A dosagem baseada na área de superfície corporal (BSA) utiliza a área de superfície calculada do corpo do paciente, normalmente expressa em metros quadrados. A ASC correlaciona-se melhor que o peso com processos fisiológicos, como débito cardíaco, taxa de filtração glomerular e taxa metabólica, tornando-a a abordagem preferida para agentes quimioterápicos e alguns produtos biológicos. A fórmula de Mosteller calcula a BSA como a raiz quadrada de (altura em centímetros multiplicada pelo peso em quilogramas dividido por 3.600).
Doses de carga e manutenção
Uma dose de ataque é uma dose inicial maior usada para atingir rapidamente concentrações terapêuticas. A dose de ataque é calculada como a concentração plasmática desejada multiplicada pelo volume de distribuição. A digoxina, por exemplo, é frequentemente administrada como dose de ataque porque, de outra forma, sua longa meia-vida atrasaria o início do efeito terapêutico. A dose de ataque é independente da depuração e depende apenas da quantidade de medicamento que precisa estar no organismo para atingir a concentração alvo.

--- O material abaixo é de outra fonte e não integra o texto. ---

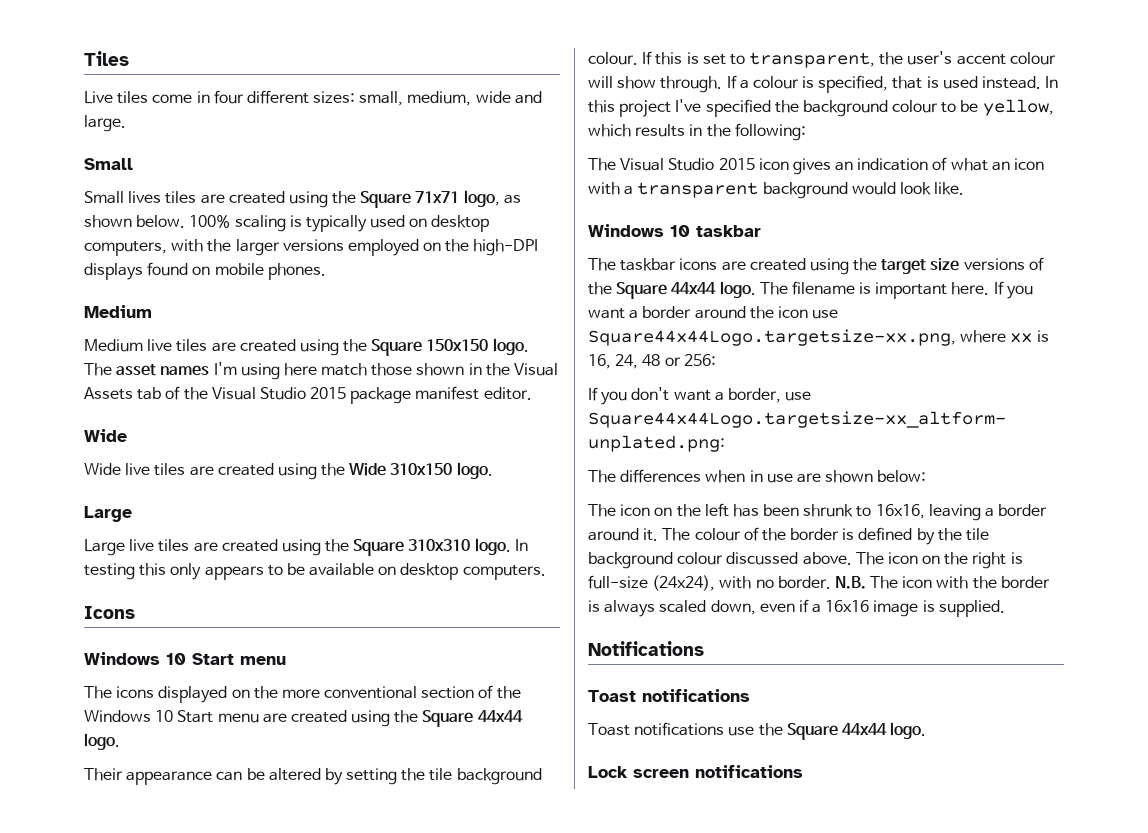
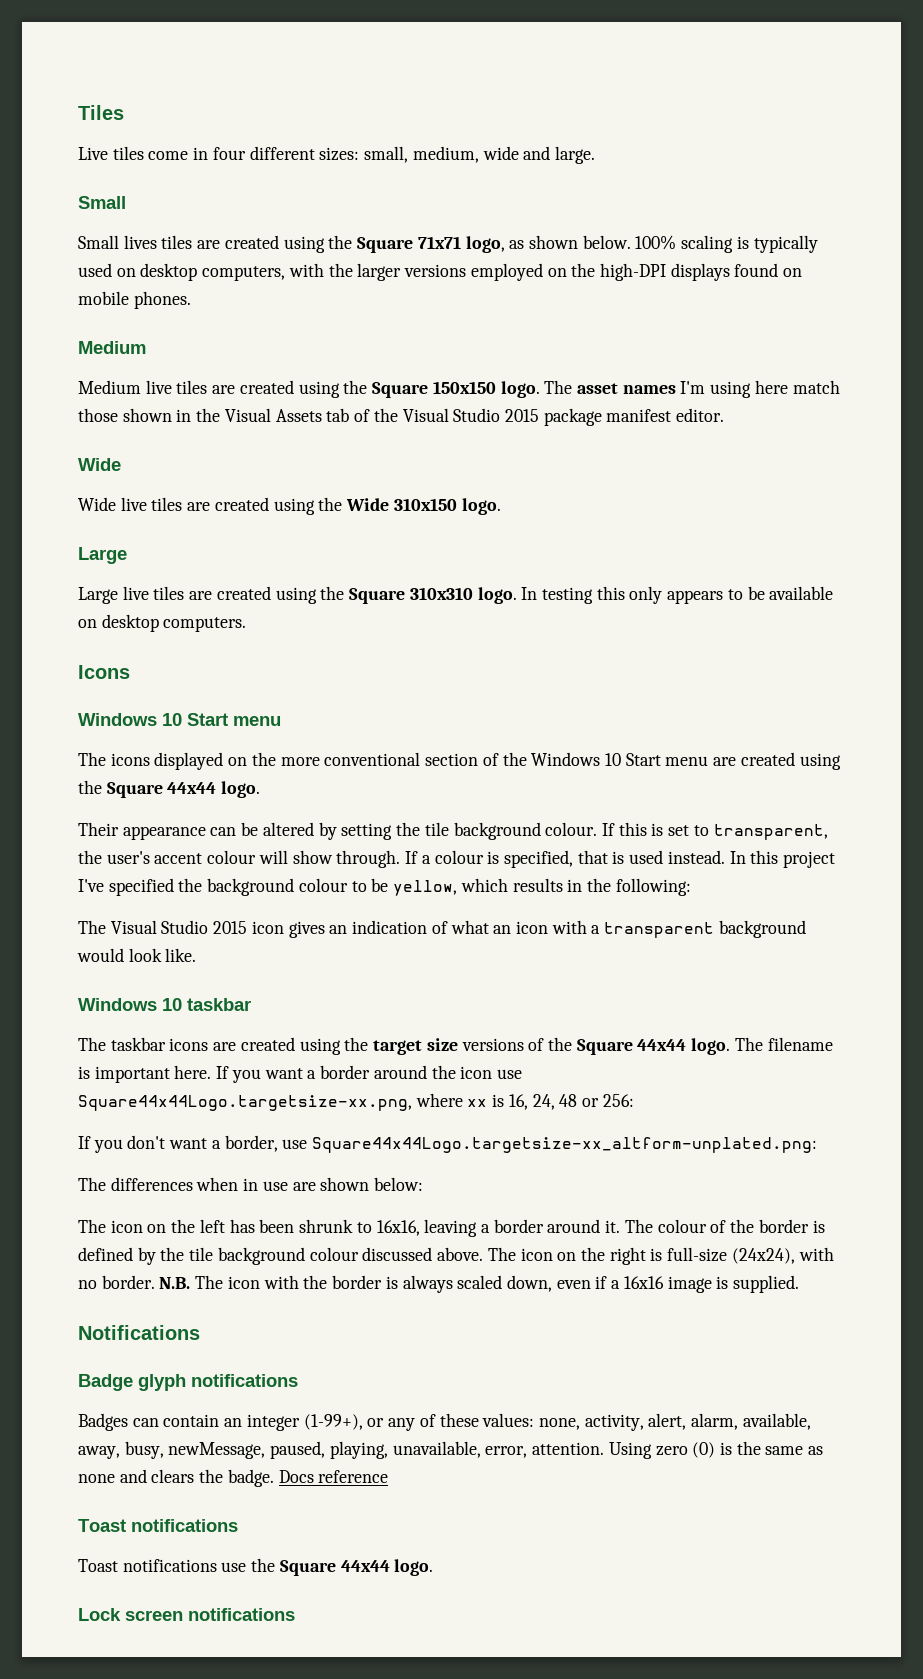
(704, 648) none -> [78,1374,298,1391] [78,1413,811,1431] [78,1441,824,1459] [78,1469,389,1487] // Badge glyph notifications // Badges can contain an integer (1-99+), or any of these values: none, activity, alert, alarm, available, away, busy, newMessage, paused, playing, unavailable, error, attention. Using zero (0) is the same as none and clears the badge. Docs reference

Doses de manutenção substituem o medicamento eliminado desde a dose anterior. A taxa de dose de manutenção é igual à depuração multiplicada pela concentração média desejada no estado estacionário. Se a depuração for reduzida por insuficiência renal ou hepática, a dose de manutenção deve ser reduzida proporcionalmente para evitar acumulação. A dose de manutenção é independente do volume de distribuição e depende apenas da eficiência de eliminação.
Fórmulas Pediátricas
Várias fórmulas empíricas foram desenvolvidas para estimativa de dose pediátrica quando o peso é desconhecido. A regra de Young calcula a dose da criança como a dose do adulto multiplicada pela idade da criança dividida pela idade da criança mais 12. A regra de Clark usa o peso em vez da idade: a dose da criança é igual à dose do adulto multiplicada pelo peso da criança em libras dividido por 150. Essas fórmulas fornecem apenas aproximações aproximadas e foram amplamente substituídas por dosagem baseada no peso ou na BSA na prática moderna, mas permanecem úteis como verificações rápidas em ambientes de emergência.
Quando a dosagem precisa baseada no peso é usada em crianças, os médicos devem considerar que as crianças não são simplesmente adultos pequenos. A maturação dos órgãos, as diferenças na composição corporal e as mudanças no desenvolvimento do metabolismo afetam a disposição dos medicamentos. Uma dose de miligrama por quilograma que é segura em adultos pode ser inadequada ou excessiva em um recém-nascido devido a diferenças na depuração e no volume de distribuição.
Ajustes de dose
São necessários ajustes de dose em pacientes com disfunção orgânica, particularmente insuficiência renal e hepática. O ajuste pode envolver a redução da dose, o prolongamento do intervalo entre doses ou ambos. Fatores específicos do paciente, como idade, gravidez, obesidade e terapia medicamentosa concomitante, também necessitam de modificações na dose. O monitoramento terapêutico de medicamentos fornece medição direta das concentrações de medicamentos e permite a individualização precisa da dose para medicamentos com índices terapêuticos estreitos.
Compreender os princípios de cálculo da dose é essencial para uma prescrição segura e eficaz. A seleção da abordagem posológica adequada depende das propriedades farmacocinéticas do medicamento, das características do paciente e do contexto clínico, sempre com o objetivo de maximizar a eficácia e minimizar o risco de efeitos adversos.